The second lesson is about the trust of our audience. We learned at Reuters that the action of one man – a man who wasn’t even a full-time staff member – could seriously hurt the trust in our news, built assiduously over 155 years. His stupid decision to clone smoke cost us.

We learned that your reputation is only as good as the last photograph you transmit, or the last story you file.

The final lesson we learned was this – more than ever the world needs a media company free from bias, independent, telling it as it really is, without the filter of national or political interest.

If you searched across the Web during the Lebanon conflict you saw many entrenched and extreme views – on either side. There were thousands of voices opining on the war from their own particular standpoint. This cacophony of voices is exciting and it does for the first time give a true flavor of all views. It is also provides a marketplace for ideas.

But I strongly believe that in the mixing of different voices we will always need a place for the news organization whose watchword is trust. Trust will be the differentiator in the new media dynamic. Your independence and impartiality will mark you out.

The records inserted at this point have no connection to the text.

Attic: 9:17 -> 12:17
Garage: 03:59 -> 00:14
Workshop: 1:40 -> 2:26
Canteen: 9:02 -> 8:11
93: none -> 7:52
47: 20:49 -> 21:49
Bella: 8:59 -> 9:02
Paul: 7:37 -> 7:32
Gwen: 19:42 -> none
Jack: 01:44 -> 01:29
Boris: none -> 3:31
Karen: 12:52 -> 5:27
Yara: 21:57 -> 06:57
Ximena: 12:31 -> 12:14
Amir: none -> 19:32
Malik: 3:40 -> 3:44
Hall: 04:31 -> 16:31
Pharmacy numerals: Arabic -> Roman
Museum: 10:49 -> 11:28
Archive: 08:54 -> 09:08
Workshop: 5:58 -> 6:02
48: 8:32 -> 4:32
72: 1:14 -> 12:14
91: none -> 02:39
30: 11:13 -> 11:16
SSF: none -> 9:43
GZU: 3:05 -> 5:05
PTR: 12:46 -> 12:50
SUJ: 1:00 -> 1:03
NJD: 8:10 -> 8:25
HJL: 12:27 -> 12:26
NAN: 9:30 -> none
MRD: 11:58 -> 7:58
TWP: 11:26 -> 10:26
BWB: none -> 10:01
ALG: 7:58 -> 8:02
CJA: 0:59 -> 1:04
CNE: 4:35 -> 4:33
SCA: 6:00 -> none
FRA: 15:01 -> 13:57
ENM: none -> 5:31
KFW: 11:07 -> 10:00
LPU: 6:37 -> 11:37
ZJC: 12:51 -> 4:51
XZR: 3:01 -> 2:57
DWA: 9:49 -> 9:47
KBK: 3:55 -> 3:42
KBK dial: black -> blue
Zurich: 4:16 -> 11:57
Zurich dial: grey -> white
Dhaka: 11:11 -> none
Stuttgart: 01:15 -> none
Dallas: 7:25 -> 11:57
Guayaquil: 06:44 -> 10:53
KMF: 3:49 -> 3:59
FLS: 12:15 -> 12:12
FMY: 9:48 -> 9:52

Telling the story truthfully is more important than ever. Reporting it without spin and without editorializing is critical if history is to accurately record events.

This was a theme I heard at the American Academy of Arts & Sciences event I spoke at the other night (and didn’t bother blogging because not much happened, by the way): People from big, institutional journalism said there will always be a role and a necessity for such institutions. I won’t argue, operationally, that there will be a role for institutions, although they won’t be as big as they are now.

But I don’t fully buy the organizational analysis of trust that they and Glocer make. Does the institution — by its actions, standards, or reputation — enhance credibility and trust? In some ways, yes; I trust, for example, that a New Yorker story will be fact-checked better than my blog. But still, we will all judge the the trust of any story or writer ourselves and that does not hinge on the building from which the come.

In his list of lessons, I think Glocer misses the big lesson he himself just taught only a moment before: the value of transparency and its ability to bolster trust. That will matter for all — individuals or institutions — who publish with the intent to be trusted.